Small World isn't a game that is only relevant to people who play board games. It's a game that's also relevant to anyone who has ever marginalized another human being by refusing them the simple act of acknowledging their identity. When people become numbers and statistic, when countries become colors on a map, and when the captain of your P.E. basketball team says he picks "the slanty-eyed" guy, that's the idea present in most games of war. Small World is kind of a radical departure from most war games that either adhere to emotionally flacid pawns on a map or stray too far into historical minutiae. Small World, by giving each of its fourteen races separate identities and personalities, and by not basing them on specific historical cultures, invites people to imagine a world where borders are being fought over, where people (or Giants or Ratmen or Amazons) are dying every moment, where there are far too little resources for far too many people.

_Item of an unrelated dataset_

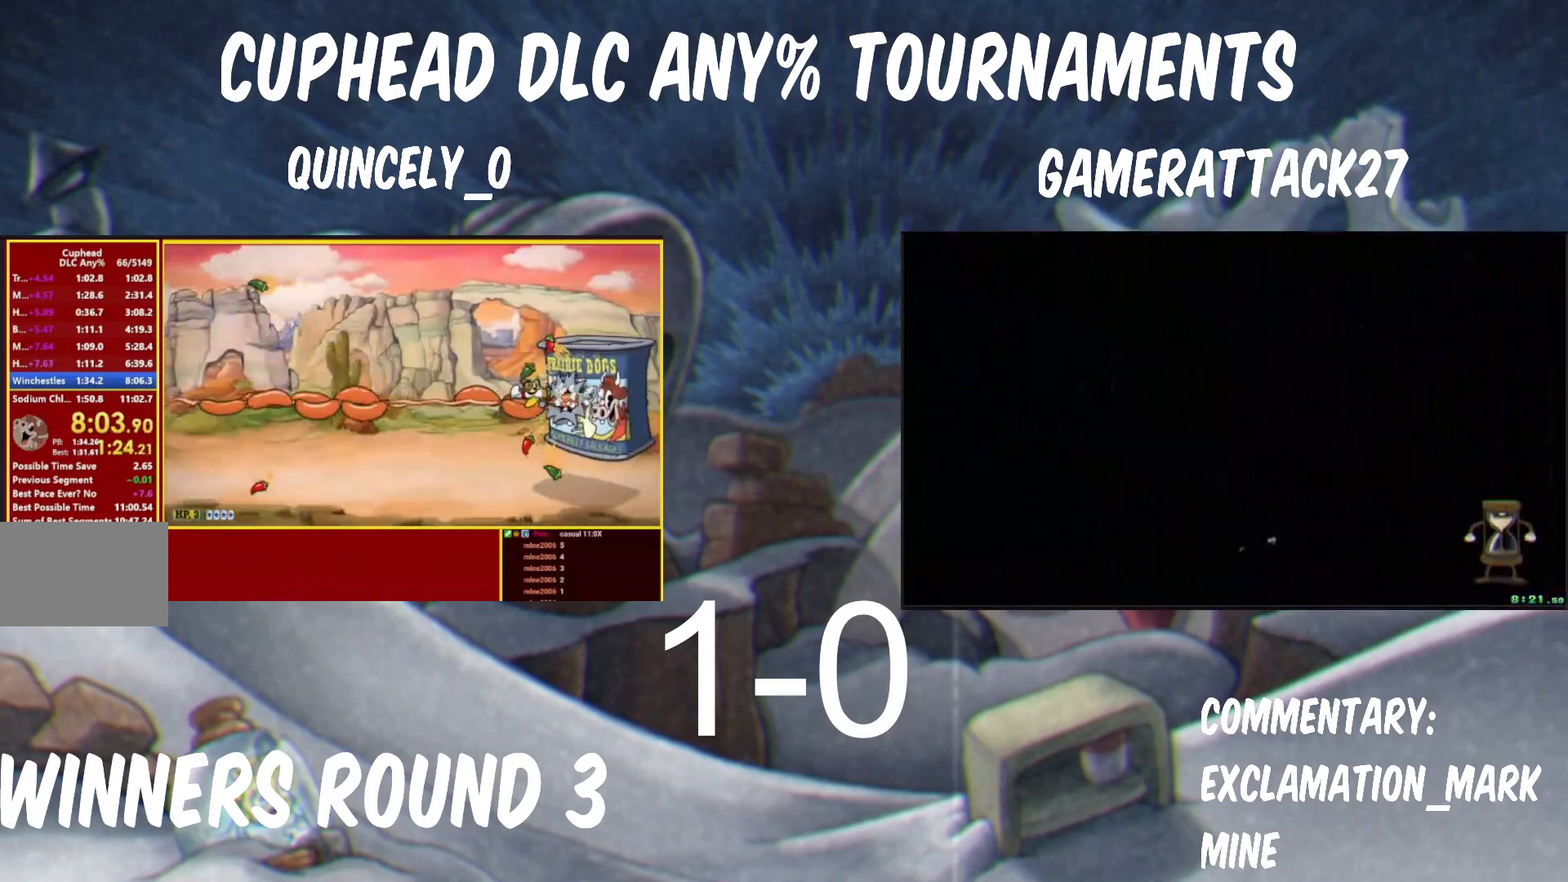
{"buttons": ["Y"], "left_stick": "center", "events": [[83, "left_stick", "up"], [167, "left_stick", "left"], [400, "left_stick", "center"]]}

It never spells it out, but the implication is there. Violence is a part of our world as it is a part of Small World. But maybe, just maybe, we can take a cue from the game and acknowledge that faceless violence is a lot easier to swallow than violence which you can put a name to, which you can put a picture (playfully illustrated or mercilessly photographed) to, which you can empathize with instead of stoically disregard.

What we have is a handful of different races... and not a single one of them inherently all-evil or all-good--each of them sharing a piece of this small world of ours.